## Description of the task:
According to the passage below on anti-TNF side effects, what share of patients in the ATTRACT study developed antinuclear antibodies?

## Source document:
For solid cancers, no overall increased risk has been reported in registry studies. However, an increase of skin cancers has been observed with biologics67,81 and the skin should be carefully watched.

Taken together, the data do not support an increased risk for solid cancer, except for the skin, but a slightly increased risk for lymphoma for patients receiving anti-TNF agents.

Demyelinating diseases

Multiple sclerosis (MS), optic neutitis and others forms of demyelinating neurological dysfunction have been reported with use of anti-TNF blockers.64,84,85 Observed adverse events include new onset and exacerbation worsening of pre-existing demyelinating diseases. Other than a prior history of demyelinization disease, no predictive factor has been identified. Partial or complete resolution was obtained with cessation of anti-TNFα therapy. The mechanisms that could explain such neurological events remain unclear. Therefore, it is strongly recommended that the anti-TNFα treatments should be stopped when neurological events occur, and strictly avoided in patients with pre-existing demyelination diseases. Peripheral neuropathy with varying degrees of motor and sensory involvement were also described in RA patients receiving infliximab.85

Drug-induced auto-immunity

Increased frequency of auto-antibodies has been reported after treatment with anti-TNF, the frequency being greater with infliximab.86 In the ATTRACT study, 23% of patients developed antinuclear antibodies (ANA) and 16% became positive for anti double-stranded DNA (anti-dsDNA) antibodies.22 In the ASPIRE study, 39.6% and 34.3% of patients receiving infliximab 3 and 6 mg/kg, respectively, became positive for ANAs.26 However, in clinical practice, the development of these antibodies is not associated with the occurrence of systemic auto-immune diseases.87

Other side effects

Anti-TNFα therapies have been associated with congestive heart failure and these biological treatments are contra-indicated in patients with a history of NYHA III or IV heart failure.74,88 An increase in the liver function test, and pancytopenia, has also been associated with anti-TNFα use.64 Congenital anomalies have recently been observed in children born to mothers taking TNF antagonist.89 Anti-TNF antagonists must be stopped before pregnancy.

## Records:
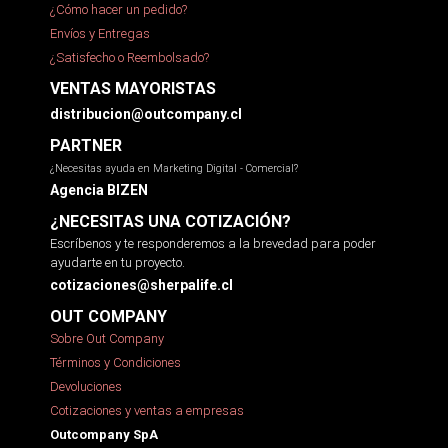
¿Cómo hacer un pedido?
Envíos y Entregas
¿Satisfecho o Reembolsado?
VENTAS MAYORISTAS
distribucion@outcompany.cl
PARTNER
¿Necesitas ayuda en Marketing Digital - Comercial?
Agencia BIZEN
¿NECESITAS UNA COTIZACIÓN?
Escríbenos y te responderemos a la brevedad para poder
ayudarte en tu proyecto.
cotizaciones@sherpalife.cl
OUT COMPANY
Sobre Out Company
Términos y Condiciones
Devoluciones
Cotizaciones y ventas a empresas
Outcompany SpA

## Solution for this task:
23%